Era muito difícil viver numa nação onde a maioria morria de fome e a minoria morria de medo. Hoje o país oferece oportunidades a todos.

A estabilidade econômica e a democracia mostraram o óbvio: que ricos e pobres vão enriquecer juntos no Brasil. A inclusão é nosso único caminho. Meu terceiro conselho vem diretamente da Bíblia: seja quente ou seja frio, não seja morno que eu vomito. É exatamente isso que está escrito na carta de Laodiceia.

É preferível o erro à omissão; o fracasso ao tédio; o escândalo ao vazio. Porque já li livros e vi filmes sobre a tristeza, a tragédia, o fracasso. Mas ninguém narra o ócio, a acomodação, o não fazer, o remanso (ou narra e fica muito chato!).

Colabore com seu biógrafo: faça, erre, tente, falhe, lute. Mas, por favor, não jogue fora, se acomodando, a extraordinária oportunidade de ter vivido.

Tenho consciência de que cada homem foi feito para fazer história.

Que todo homem é um milagre e traz em si uma evolução. Que é mais do que sexo ou dinheiro.

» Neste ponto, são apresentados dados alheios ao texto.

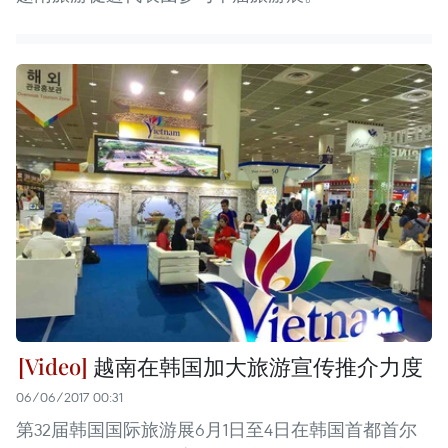
越南在韩国加大旅游宣传推介力度
06/06/2017 00:31
第32届韩国国际旅游展6月1日至4日在韩国首都首尔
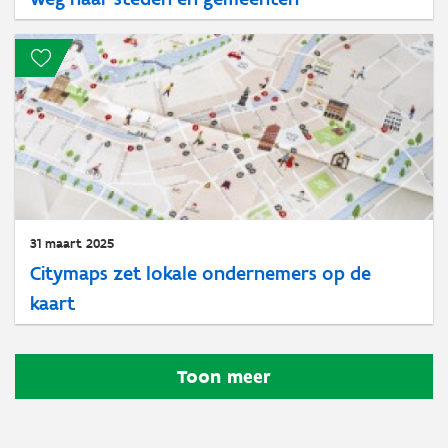
31 maart 2025
Citymaps zet lokale ondernemers op de
kaart
Toon meer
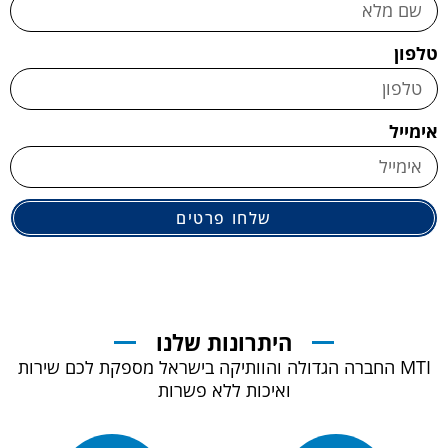
טלפון
אימייל
שלחו פרטים
היתרונות שלנו
MTI החברה הגדולה והוותיקה בישראל מספקת לכם שירות
ואיכות ללא פשרות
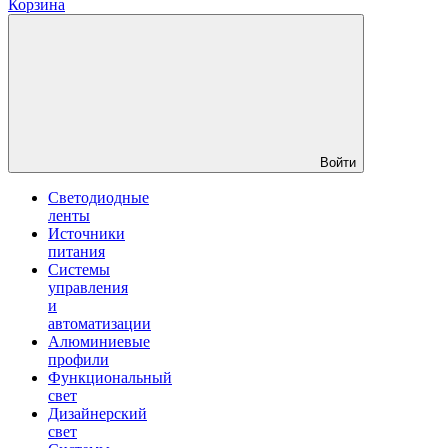
Корзина
Войти
Светодиодные
ленты
Источники
питания
Системы
управления
и
автоматизации
Алюминиевые
профили
Функциональный
свет
Дизайнерский
свет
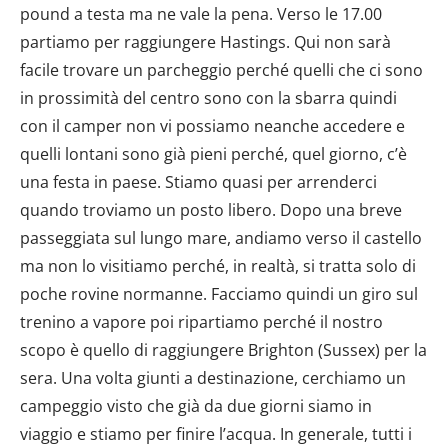
pound a testa ma ne vale la pena. Verso le 17.00
partiamo per raggiungere Hastings. Qui non sarà
facile trovare un parcheggio perché quelli che ci sono
in prossimità del centro sono con la sbarra quindi
con il camper non vi possiamo neanche accedere e
quelli lontani sono già pieni perché, quel giorno, c’è
una festa in paese. Stiamo quasi per arrenderci
quando troviamo un posto libero. Dopo una breve
passeggiata sul lungo mare, andiamo verso il castello
ma non lo visitiamo perché, in realtà, si tratta solo di
poche rovine normanne. Facciamo quindi un giro sul
trenino a vapore poi ripartiamo perché il nostro
scopo è quello di raggiungere Brighton (Sussex) per la
sera. Una volta giunti a destinazione, cerchiamo un
campeggio visto che già da due giorni siamo in
viaggio e stiamo per finire l’acqua. In generale, tutti i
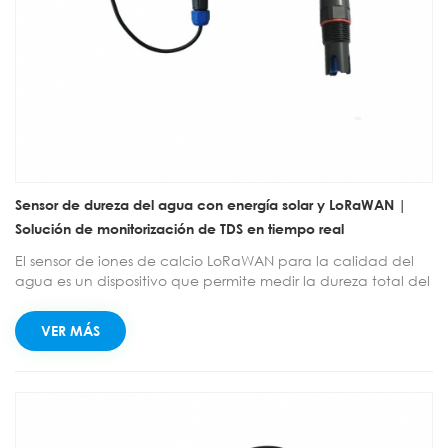
Sensor de dureza del agua con energía solar y LoRaWAN |
Solución de monitorización de TDS en tiempo real
El sensor de iones de calcio LoRaWAN para la calidad del
agua es un dispositivo que permite medir la dureza total del
agua (medida como CaCO₃). Con compensación de
temperatura, garantiza una medición rápida, sencilla,
VER MÁS
precisa y económica. Se conecta al colector LoRaWAN
mediante un conector de aviación para lograr
comunicación inalámbrica. Se utiliza ampliamente para el
análisis y la detección automáticos y continuos en línea de
la calidad del agua en aguas residuales industriales, aguas
superficiales, agua potable, agua de mar y para el control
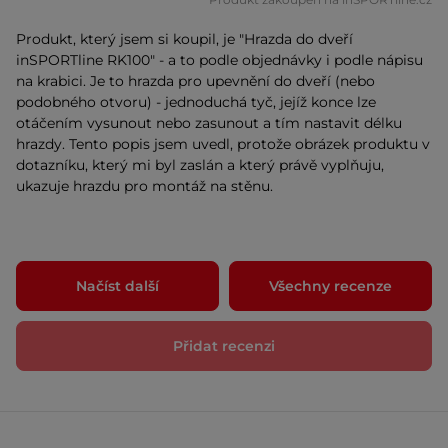
Produkt, který jsem si koupil, je "Hrazda do dveří
inSPORTline RK100" - a to podle objednávky i podle nápisu
na krabici. Je to hrazda pro upevnění do dveří (nebo
podobného otvoru) - jednoduchá tyč, jejíž konce lze
otáčením vysunout nebo zasunout a tím nastavit délku
hrazdy. Tento popis jsem uvedl, protože obrázek produktu v
dotazníku, který mi byl zaslán a který právě vyplňuju,
ukazuje hrazdu pro montáž na stěnu.
Načíst další
Všechny recenze
Přidat recenzi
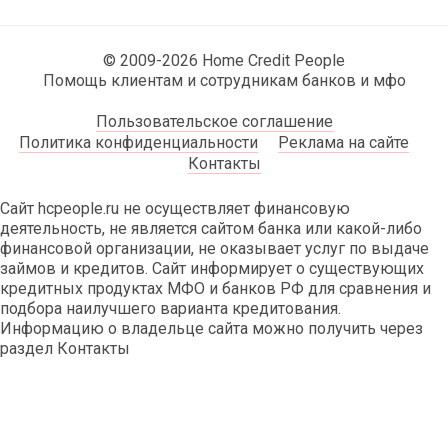
© 2009-2026 Home Credit People
Помощь клиентам и сотрудникам банков и мфо
Пользовательское соглашение
Политика конфиденциальности
Реклама на сайте
Контакты
Сайт hcpeople.ru не осуществляет финансовую
деятельность, не является сайтом банка или какой-либо
финансовой организации, не оказывает услуг по выдаче
займов и кредитов. Сайт информирует о существующих
кредитных продуктах МФО и банков РФ для сравнения и
подбора наилучшего варианта кредитования.
Информацию о владельце сайта можно получить через
раздел Контакты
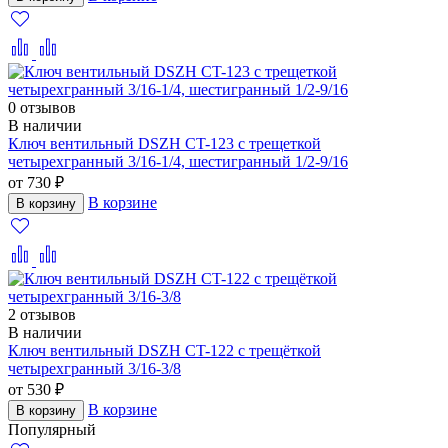
0 отзывов
В наличии
Ключ вентильный DSZH CT-123 с трещеткой
четырехгранный 3/16-1/4, шестигранный 1/2-9/16
от 730 ₽
В корзине
В корзину
2 отзывов
В наличии
Ключ вентильный DSZH CT-122 с трещёткой
четырехгранный 3/16-3/8
от 530 ₽
В корзине
В корзину
Популярный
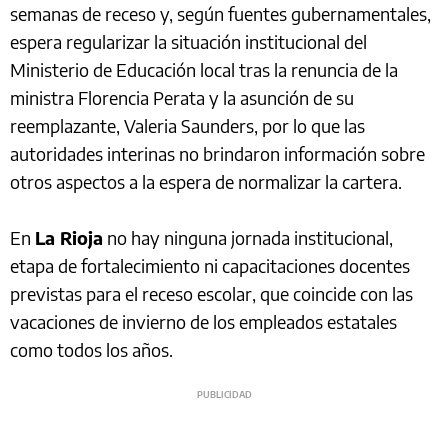
semanas de receso y, según fuentes gubernamentales,
espera regularizar la situación institucional del
Ministerio de Educación local tras la renuncia de la
ministra Florencia Perata y la asunción de su
reemplazante, Valeria Saunders, por lo que las
autoridades interinas no brindaron información sobre
otros aspectos a la espera de normalizar la cartera.
En
La Rioja
no hay ninguna jornada institucional,
etapa de fortalecimiento ni capacitaciones docentes
previstas para el receso escolar, que coincide con las
vacaciones de invierno de los empleados estatales
como todos los años.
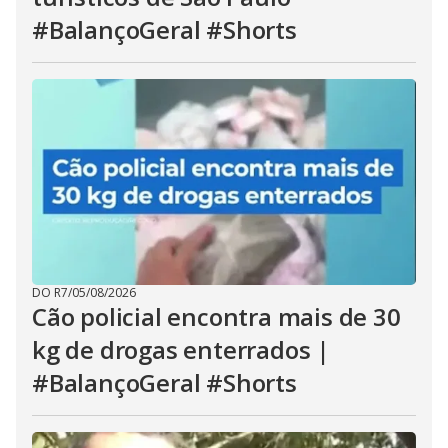
#BalançoGeral #Shorts
DO R7
/
05/08/2026
Cão policial encontra mais de 30
kg de drogas enterrados |
#BalançoGeral #Shorts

Você foi criado para construir pirâmides e versos, descobrir continentes e mundos, caminhando sempre com um saco de interrogações numa mão e uma caixa de possibilidades na outra. Não dê férias para os seus pés.

Não se sente e passe a ser analista da vida alheia, espectador do mundo, comentarista do cotidiano, dessas pessoas que vivem a dizer: "Eu não disse? Eu sabia!".

Toda família tem um tio batalhador e bem de vida que, durante o almoço de domingo, tem de aguentar aquele outro tio muito inteligente e fracassado contar tudo o que faria, apenas se fizesse alguma coisa.

Chega dos poetas não publicados, de empresários de mesa de bar, de pessoas que fazem coisas fantásticas toda sexta à noite, todo sábado e todo domingo, mas que na segunda-feira não sabem concretizar o que falam. Porque não sabem ansiar, não sabem perder a pose, não sabem recomeçar. Porque não sabem trabalhar.

Só o trabalho lhe leva a conhecer pessoas e mundos que os acomodados não conhecerão. E isso se chama "sucesso".

Seja sempre você mesmo, mas não seja sempre o mesmo.

Tão importante quanto inventar-se é reinventar-se. Eu era gordo, fiquei magro. Era criativo, virei empreendedor. Era baiano, virei também carioca, paulista, nova-iorquino, global.

Mas o mundo só vai querer ouvir você se você falar alguma coisa para ele. O que você tem a dizer para o mundo?